*** Opening of INPUT RECORDS ***

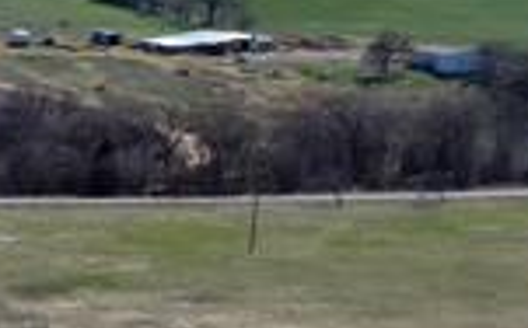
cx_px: -538
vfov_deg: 6.7
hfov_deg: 10.0
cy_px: 495
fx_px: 2788
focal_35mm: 194
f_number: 8
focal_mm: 10.26
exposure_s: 1/1600
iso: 400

*** Close of INPUT RECORDS ***

WHAT THE TASK REQUIRES - Omit the pictures, then output the rest of the listing exactly.

ANSWER TO THE EXERCISE -
cx_px: -538
vfov_deg: 6.7
hfov_deg: 10.0
cy_px: 495
fx_px: 2788
focal_35mm: 194
f_number: 8
focal_mm: 10.26
exposure_s: 1/1600
iso: 400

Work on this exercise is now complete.